The Strongest Man in History is a History Channel original series, which premiered on July 7, 2019. It is a reality-show that takes four strongmen, Nick Best, Eddie Hall, Robert Oberst and Brian Shaw around the world investigating some of the most famous strongmen legends and trying to beat those performances and verify the credibility of some of the legendary feats of strength.

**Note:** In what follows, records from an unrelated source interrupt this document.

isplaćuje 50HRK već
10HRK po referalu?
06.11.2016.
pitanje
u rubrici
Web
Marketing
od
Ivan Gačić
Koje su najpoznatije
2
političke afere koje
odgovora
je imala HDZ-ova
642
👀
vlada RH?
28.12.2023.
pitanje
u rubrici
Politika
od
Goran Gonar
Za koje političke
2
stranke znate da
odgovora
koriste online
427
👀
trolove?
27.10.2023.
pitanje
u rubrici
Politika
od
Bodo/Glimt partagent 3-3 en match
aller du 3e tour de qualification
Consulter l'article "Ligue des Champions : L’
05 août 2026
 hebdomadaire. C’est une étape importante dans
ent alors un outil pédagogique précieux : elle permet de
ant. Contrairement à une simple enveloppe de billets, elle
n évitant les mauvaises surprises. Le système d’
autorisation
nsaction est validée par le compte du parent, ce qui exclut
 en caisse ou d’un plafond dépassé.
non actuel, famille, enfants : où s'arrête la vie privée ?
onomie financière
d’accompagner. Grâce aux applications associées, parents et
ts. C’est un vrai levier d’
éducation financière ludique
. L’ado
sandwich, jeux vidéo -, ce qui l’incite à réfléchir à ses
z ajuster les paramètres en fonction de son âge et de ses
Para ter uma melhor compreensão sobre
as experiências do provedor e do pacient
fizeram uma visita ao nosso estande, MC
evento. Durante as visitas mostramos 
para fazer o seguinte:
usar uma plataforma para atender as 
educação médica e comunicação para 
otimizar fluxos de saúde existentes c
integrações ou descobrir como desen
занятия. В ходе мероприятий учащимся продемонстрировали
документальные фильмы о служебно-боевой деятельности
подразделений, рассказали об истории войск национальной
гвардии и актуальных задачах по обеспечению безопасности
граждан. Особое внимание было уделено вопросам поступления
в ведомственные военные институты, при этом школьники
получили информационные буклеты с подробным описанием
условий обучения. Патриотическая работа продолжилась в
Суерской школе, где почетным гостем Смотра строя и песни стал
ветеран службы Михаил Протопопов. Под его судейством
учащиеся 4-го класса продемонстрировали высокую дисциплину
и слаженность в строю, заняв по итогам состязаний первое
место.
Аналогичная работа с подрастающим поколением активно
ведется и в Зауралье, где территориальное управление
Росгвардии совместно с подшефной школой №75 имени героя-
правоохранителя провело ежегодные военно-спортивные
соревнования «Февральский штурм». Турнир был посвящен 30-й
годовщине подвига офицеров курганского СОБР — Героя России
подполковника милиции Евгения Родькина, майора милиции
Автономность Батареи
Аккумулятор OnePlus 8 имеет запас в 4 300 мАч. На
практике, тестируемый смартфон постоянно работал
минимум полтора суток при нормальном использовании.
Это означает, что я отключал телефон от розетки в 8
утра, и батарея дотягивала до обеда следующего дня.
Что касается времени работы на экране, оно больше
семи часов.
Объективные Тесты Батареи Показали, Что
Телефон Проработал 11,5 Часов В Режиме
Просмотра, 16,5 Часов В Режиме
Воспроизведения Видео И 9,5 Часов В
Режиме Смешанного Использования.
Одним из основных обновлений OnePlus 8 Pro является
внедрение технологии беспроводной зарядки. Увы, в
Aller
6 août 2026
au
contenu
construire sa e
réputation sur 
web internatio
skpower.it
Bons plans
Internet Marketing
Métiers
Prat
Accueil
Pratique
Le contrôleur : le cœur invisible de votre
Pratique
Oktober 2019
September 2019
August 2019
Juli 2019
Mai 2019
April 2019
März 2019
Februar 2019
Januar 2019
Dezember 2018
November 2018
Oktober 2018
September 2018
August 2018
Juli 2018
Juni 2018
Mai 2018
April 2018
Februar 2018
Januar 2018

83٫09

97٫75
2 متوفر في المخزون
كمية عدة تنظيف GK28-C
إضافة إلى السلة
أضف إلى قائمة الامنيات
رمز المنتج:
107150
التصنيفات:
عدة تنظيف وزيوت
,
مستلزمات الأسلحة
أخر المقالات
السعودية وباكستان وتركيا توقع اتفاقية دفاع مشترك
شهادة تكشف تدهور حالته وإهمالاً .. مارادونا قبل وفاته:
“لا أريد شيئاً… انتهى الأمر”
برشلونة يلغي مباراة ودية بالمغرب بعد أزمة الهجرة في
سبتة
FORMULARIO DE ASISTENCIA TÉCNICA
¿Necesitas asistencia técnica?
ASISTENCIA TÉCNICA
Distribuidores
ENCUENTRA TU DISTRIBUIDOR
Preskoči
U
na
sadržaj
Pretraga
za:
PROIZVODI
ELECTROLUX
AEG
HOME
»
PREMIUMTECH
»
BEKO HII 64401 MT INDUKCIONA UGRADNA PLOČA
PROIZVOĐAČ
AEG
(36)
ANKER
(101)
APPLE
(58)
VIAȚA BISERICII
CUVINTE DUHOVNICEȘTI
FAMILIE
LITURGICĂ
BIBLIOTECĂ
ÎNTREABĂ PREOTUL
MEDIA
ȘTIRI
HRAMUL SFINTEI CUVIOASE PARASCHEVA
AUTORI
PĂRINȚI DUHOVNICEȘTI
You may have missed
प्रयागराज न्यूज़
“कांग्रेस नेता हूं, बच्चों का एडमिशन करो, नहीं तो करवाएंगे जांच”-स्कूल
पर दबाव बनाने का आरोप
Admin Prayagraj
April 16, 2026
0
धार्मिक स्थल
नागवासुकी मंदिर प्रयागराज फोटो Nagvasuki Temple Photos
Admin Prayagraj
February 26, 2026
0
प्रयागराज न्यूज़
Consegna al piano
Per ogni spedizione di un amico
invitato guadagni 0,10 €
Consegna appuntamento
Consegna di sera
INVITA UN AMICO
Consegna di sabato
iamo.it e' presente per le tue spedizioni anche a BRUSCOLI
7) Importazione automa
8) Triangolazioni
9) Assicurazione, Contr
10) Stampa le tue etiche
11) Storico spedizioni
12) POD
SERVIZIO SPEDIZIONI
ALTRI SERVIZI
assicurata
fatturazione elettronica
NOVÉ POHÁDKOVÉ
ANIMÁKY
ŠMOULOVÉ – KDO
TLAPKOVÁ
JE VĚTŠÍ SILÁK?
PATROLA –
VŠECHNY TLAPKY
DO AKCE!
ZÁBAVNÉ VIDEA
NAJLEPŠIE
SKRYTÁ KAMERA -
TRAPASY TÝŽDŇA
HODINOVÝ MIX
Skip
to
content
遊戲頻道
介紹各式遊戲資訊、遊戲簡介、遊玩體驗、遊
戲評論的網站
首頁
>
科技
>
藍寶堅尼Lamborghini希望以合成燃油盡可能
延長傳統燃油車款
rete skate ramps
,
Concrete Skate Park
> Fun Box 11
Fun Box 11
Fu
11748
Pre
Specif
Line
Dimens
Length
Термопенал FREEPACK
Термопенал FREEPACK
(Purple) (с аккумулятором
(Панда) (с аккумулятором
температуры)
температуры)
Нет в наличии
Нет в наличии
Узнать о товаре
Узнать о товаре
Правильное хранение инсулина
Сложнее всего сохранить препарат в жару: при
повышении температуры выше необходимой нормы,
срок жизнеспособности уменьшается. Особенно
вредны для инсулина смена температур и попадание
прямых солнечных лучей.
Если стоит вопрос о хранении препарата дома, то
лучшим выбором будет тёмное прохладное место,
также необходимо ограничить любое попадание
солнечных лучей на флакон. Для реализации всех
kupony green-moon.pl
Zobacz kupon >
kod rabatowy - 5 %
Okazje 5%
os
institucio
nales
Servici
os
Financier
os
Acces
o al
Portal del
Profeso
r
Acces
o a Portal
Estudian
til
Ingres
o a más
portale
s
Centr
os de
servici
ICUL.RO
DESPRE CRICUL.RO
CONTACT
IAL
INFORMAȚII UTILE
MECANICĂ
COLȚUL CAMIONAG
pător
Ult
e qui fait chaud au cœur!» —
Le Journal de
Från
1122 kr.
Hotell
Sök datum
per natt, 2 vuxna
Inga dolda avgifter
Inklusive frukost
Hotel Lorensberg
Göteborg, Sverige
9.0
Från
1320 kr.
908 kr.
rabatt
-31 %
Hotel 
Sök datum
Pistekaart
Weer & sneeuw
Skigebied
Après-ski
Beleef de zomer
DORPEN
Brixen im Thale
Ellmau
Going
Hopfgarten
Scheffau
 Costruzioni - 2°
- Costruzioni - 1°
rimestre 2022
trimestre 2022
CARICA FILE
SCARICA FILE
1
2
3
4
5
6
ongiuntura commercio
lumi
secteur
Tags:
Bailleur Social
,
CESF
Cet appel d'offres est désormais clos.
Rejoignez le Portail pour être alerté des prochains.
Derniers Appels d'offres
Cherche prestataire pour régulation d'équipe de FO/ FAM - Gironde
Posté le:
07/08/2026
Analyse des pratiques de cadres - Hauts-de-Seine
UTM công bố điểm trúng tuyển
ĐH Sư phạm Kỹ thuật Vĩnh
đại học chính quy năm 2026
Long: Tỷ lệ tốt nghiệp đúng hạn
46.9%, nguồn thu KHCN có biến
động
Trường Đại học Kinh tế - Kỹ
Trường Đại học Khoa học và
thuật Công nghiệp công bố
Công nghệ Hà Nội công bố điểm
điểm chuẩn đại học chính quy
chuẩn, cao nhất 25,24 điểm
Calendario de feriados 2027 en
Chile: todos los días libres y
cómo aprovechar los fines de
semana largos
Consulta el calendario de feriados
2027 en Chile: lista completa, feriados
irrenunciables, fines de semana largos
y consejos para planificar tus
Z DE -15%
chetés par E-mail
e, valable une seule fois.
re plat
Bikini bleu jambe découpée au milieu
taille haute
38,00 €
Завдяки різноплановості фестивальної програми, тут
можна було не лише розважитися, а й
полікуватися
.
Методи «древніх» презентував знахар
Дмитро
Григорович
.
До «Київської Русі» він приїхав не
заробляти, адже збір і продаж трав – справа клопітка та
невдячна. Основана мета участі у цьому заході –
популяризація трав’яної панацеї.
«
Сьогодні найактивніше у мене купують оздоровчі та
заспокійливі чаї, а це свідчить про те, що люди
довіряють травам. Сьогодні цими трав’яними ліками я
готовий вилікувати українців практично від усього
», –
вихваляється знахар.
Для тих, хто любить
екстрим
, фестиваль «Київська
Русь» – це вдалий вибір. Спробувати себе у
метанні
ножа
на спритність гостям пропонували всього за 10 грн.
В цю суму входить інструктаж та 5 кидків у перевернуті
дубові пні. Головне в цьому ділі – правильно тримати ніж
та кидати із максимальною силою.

The first and only season consisted of seven episodes which spanned across both USA and UK.

== Strongmen ==
- Nick Best
World's Strongest Man finalist, power-lifting champion of the world in the late 1990s and held the world records in the Shield carry (Elephant shield) and Stone carry (Jón Páll Sigmarsson stone).
- Eddie Hall
2017 World's Strongest Man winner and held the former world record for the Deadlift, at 500 kg (1,102 lb).
- Robert Oberst
World's Strongest Man finalist and held the former American record for the log press at 211 kg (465 lb).
- Brian Shaw
2011, 2013, 2015 and 2016 World's Strongest Man champion and held more than 25 world records.

== Episodes ==
=== Season 1 (2019) ===

| No. overall | No. in season | Title | Original release date |
| 1 | 1 | "Stronger than a Viking" | July 7, 2019 |
In the bitter cold of Moorhead, Minnesota, the four strongmen struggle to test their strength against Vikings legends attempting to lift and carry a 345 lb. stone, seeing who can throw Thor's hammer the farthest, pulling a vintage Viking ship weighing 12,000 lb. uphill, and replicating Icelandic strongman Orm Storolfsson's feat of lifting a 1,433 lb. Viking ship mast.
| 2 | 2 | "Stronger than a Russian" | July 10, 2019 |
The four strongmen are in Toccoa, Georgia, home of Paul Anderson – the Godfather of American strength – to perform some of his legendary feats such as, squatting 15,000 silver dollars weighing 720 lb., an overhead press of 406 lb., and a 2,700 lb. carousel hip lift that made Paul famous on The Ed Sullivan Show.
| 3 | 3 | "One Ton Lift" | July 17, 2019 |
The four strongmen are in the United Kingdom, home of Eddie Hall and Britain's original strongman, Thomas Topham. To honor Topham, the strongmen carry a 280 lb. watchtower .3 miles before throwing it over a fence, roll up a pewter plate and frying pan, and do a 1,345 lb. barrel lift before upping the stakes to 2,028 lb.
| 4 | 4 | "Strongmen Go West" | July 24, 2019 |
The four strongmen are in Cody, Wyoming, to look at "Apollo, the Scottish Hercules," William Bankier, who performed with Buffalo Bill's Rough Riders in Cody during the 1880s. To honor Bankier, the strongmen lift a 130 lb. plow one-handed, lift a 1,000 lb. hay bale, carry a 400 lb. bag, and carry a 600 lb. piano on their backs while racing down Main Street.
| 5 | 5 | "Stronger than a Scotsman" | July 31, 2019 |
The four strongmen are in Braemar, Scotland, at the Highland Games to look at some of the feats of strongman Donald Dinnie. Challenges include trying to throw a 28 lb. Braemar Stone more than 31' 7", attempting the caber toss and keg toss before finally carrying the 733 lb. Dinnie Stones across the Potarch Bridge where a world record will be broken.
| 6 | 6 | "Strongmen Go to Vegas" | August 7, 2019 |
The strongmen are in Las Vegas, Nevada, home of Nick Best, to take on the feats of strongman Monte Saldo. Challenges include a one-arm press of 525 lb., seeing who can hold a cinder block weighing 35 lb. at 90 degrees the longest, flipping 800 lb. tires, leg pressing a 1926 Model T weighing 2,075 lb., and dead lifting a Ford Mustang.
| 7 | 7 | "Revolutionary Strongmen" | August 14, 2019 |
The strongmen are in Virginia to take on the unbelievable feats of strength of American Revolution soldier Peter Francisco. The strongmen see who can throw eight 250 lb crates of tea into the river the fastest, then who can carry blacksmith apprentice tools, such as anvils and 500 lb. of metal rods, in the quickest time. Finally, the strongmen attempt to match Francisco's feat of lifting and carrying a 350 lb cannon from the battlefield.